08. Aggregates
08_01 What are aggregates ?
-
Aggregate data is information derived from more than one rows at a time upon query. SQL has powerful features for dealing with aggregate data.
-
Count for example is an aggregate function, it returns the single value from a query that spans over many rows of data. E.g. if we want to know how many countries are represented in each region, this is where we see the true power of aggregate functions in SQL.
-
The
GROUP BY
clause groups the results, before calling the aggregate function. This allows us to apply the aggregate function to groups of data rather than the entire query.
-- Groups the count of countries in a region in desc order
SELECT Region, COUNT(*) AS Count
FROM Country
GROUP BY Region
ORDER BY Count DESC, Region
;
-- Album DB - Find how many tracks each album has, we group by album id and order by number of tracks
- This also works with JOIN queries.
SELECT a.title AS Album, COUNT(t.track_number) as Tracks
FROM track AS t
JOIN album AS a
ON a.id = t.album_id
GROUP BY a.id
ORDER BY Tracks DESC, Album
;
- We can use the
HAVING
clause to specify some conditions in aggregate functions.

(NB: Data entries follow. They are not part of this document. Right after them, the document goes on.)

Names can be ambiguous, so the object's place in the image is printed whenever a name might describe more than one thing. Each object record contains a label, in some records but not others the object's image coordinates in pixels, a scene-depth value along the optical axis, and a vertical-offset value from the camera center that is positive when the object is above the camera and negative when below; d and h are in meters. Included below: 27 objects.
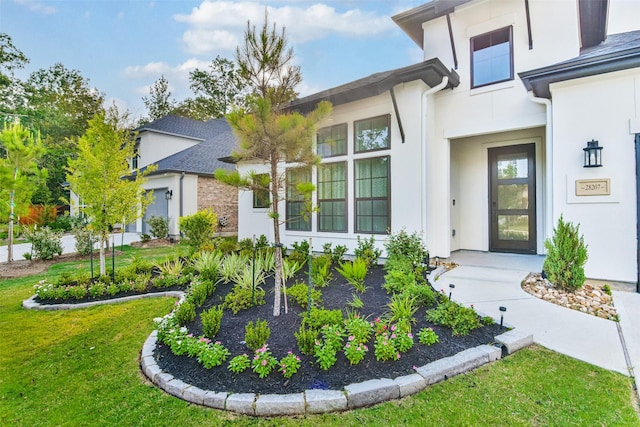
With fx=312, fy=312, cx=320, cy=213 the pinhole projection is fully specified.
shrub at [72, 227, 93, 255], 9.61 -0.84
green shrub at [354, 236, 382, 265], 6.72 -0.84
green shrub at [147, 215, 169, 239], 12.95 -0.53
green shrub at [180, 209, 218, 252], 9.13 -0.41
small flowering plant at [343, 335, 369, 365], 2.80 -1.26
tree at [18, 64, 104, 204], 21.50 +8.09
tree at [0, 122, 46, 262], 8.12 +1.17
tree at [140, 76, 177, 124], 29.33 +10.71
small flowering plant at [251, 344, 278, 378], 2.67 -1.31
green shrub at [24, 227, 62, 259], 8.92 -0.82
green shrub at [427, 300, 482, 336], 3.38 -1.19
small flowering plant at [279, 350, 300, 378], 2.65 -1.31
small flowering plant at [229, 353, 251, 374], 2.74 -1.33
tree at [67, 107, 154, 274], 5.48 +0.72
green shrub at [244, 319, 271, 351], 3.00 -1.20
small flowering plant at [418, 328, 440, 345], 3.13 -1.26
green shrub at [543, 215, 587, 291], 4.68 -0.71
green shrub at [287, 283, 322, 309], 4.17 -1.12
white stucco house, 4.91 +1.56
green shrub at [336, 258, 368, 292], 5.16 -1.00
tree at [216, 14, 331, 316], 3.63 +1.10
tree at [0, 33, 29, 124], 21.71 +9.98
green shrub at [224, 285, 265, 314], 4.18 -1.19
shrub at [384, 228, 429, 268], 6.04 -0.71
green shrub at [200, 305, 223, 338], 3.36 -1.19
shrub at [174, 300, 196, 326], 3.74 -1.21
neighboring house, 13.38 +1.80
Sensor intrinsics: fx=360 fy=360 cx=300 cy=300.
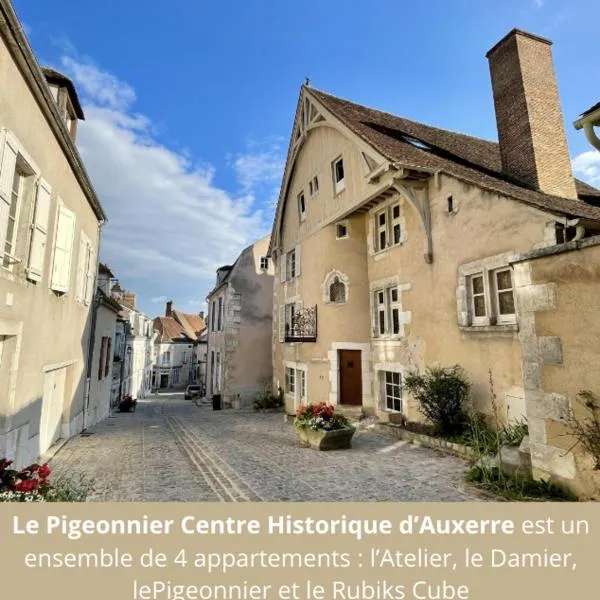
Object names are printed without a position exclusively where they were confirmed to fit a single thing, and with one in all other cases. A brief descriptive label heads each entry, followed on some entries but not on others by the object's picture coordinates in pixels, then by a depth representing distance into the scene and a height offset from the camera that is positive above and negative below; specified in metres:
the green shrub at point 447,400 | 7.45 -0.88
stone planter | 7.48 -1.69
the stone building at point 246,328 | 17.22 +1.43
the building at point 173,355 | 42.34 +0.23
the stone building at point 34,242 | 4.61 +1.87
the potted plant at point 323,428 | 7.51 -1.50
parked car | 28.75 -2.83
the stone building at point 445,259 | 4.23 +2.23
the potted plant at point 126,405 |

SELECT a.title AS Album, COUNT(t.track_number) AS Tracks
FROM track AS t
JOIN album AS a
ON a.id = t.album_id
GROUP BY a.id
HAVING Tracks >= 10
ORDER BY Tracks DESC, Album
;
- Using
WHERE
as well asHAVING
clause:
SELECT a.title AS Album, COUNT(t.track_number) as Tracks
FROM track AS t
JOIN album AS a
ON a.id = t.album_id
WHERE a.artist = 'The Beatles'
GROUP BY a.id
HAVING Tracks >= 10
ORDER BY Tracks DESC, Album
;
-
WHERE clause is used before the group by clause. WHERE clause operates on the data before the aggregation, and the
HAVING
clause has to be after the group by clause, because the having operation operates on the aggregated data, after it’s been aggregated. -
HAVING
is for aggregate data andWHERE
is for non-aggregate data. SQL has powerful tools to operate on aggregate data. Aggregate functions operate on groups of rows rather than individual rows. They are useful on joined queries as well as straight queries. Having clause is for filtering the aggregate queries, just how where clause filters the non-aggregate queries.

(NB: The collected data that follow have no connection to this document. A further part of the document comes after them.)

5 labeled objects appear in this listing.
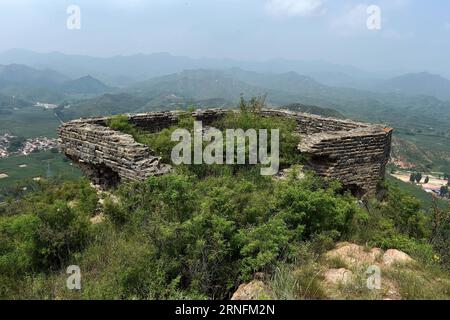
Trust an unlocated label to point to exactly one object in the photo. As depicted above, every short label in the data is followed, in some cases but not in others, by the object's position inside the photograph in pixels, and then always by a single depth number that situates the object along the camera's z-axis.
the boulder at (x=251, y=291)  3.32
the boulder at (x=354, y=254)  4.16
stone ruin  6.93
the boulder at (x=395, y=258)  4.22
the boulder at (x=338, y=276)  3.62
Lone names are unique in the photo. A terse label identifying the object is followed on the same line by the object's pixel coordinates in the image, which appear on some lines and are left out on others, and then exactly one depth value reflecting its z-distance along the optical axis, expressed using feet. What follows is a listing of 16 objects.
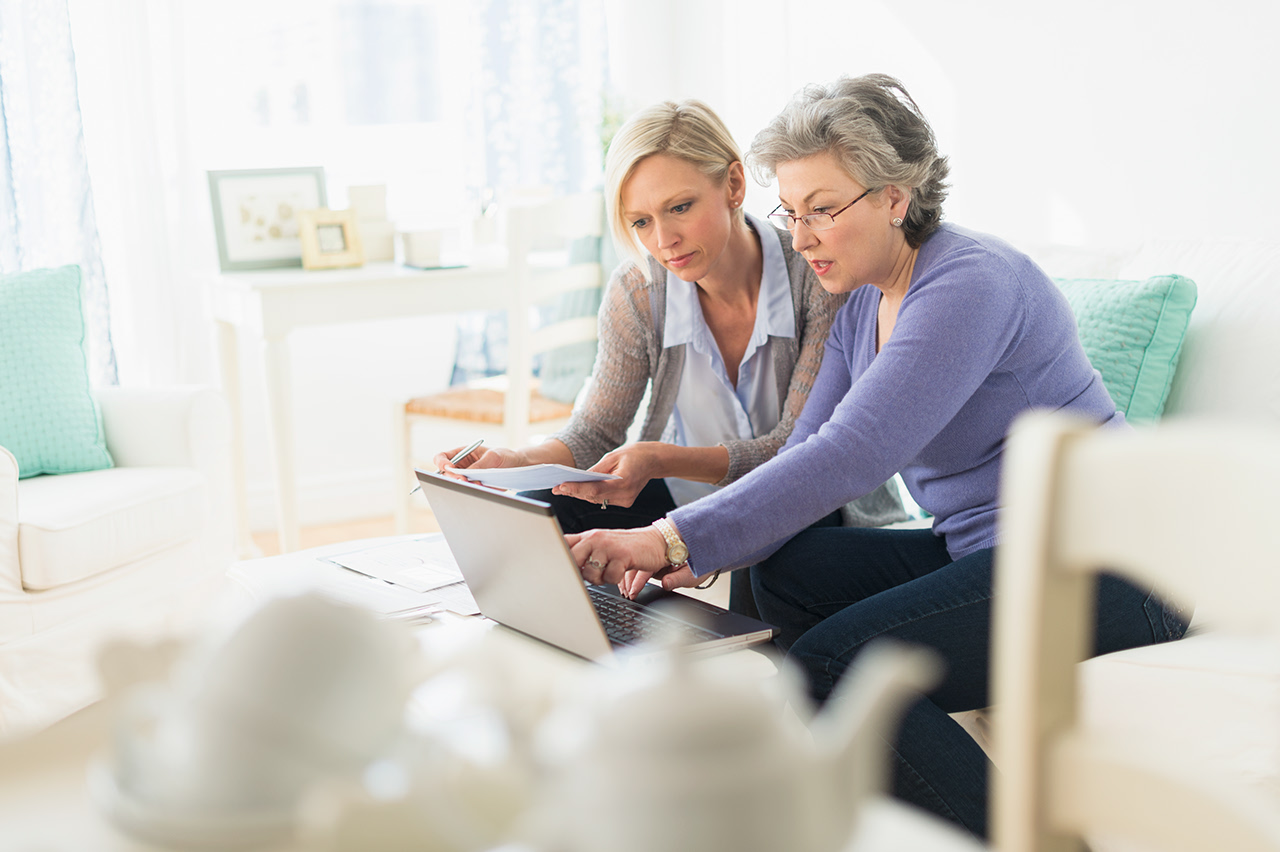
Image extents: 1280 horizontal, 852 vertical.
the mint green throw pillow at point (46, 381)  7.63
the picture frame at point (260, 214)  9.96
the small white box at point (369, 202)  10.52
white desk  9.32
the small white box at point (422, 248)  10.10
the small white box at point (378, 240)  10.50
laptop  3.46
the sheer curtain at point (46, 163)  9.64
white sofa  3.84
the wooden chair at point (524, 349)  9.18
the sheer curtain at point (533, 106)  11.95
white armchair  6.75
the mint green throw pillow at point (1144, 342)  5.33
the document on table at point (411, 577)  4.42
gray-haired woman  4.19
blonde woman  5.68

08_02 Using aggregate functions
- SQL provides a number of functions that operate on aggregate values. AVG, MAX, MIN, COUNT are some of the examples. Queries using these can be as follows:
SELECT COUNT(Population) FROM Country;
SELECT AVG(Population) FROM Country;
SELECT Region, ROUND(AVG(Population),2) AS 'Avg. Population' FROM Country GROUP BY Region;
SELECT Region, MIN(Population), MAX(Population) FROM Country GROUP BY Region;
SELECT Region, SUM(Population) FROM Country GROUP BY Region;
08_03 Aggregating on Distinct Values
- If and when you want your aggregate functions to operate on distinct values, SQL has the distinct keyword to be used in aggregate functions. Some of the example queries are as follows:
--Count columns that have a value for HeadOfState
SELECT COUNT(HeadOfState) FROM Country;
-- Shows us that there are lots of duplicate values as individuals like Elisabeth II are head of multiple states
SELECT Name,HeadOfState FROM Country ORDER BY HeadOfState;
--To Count Distinct values only we do following:
SELECT COUNT(DISTINCT(HeadOfState)) FROM Country;
- By removing duplicates we are no longer counting just rows, we are counting each distinct value. The distinct keyword can be used with any of the aggregate functions. It’s used to remove duplicates before the aggregate is called.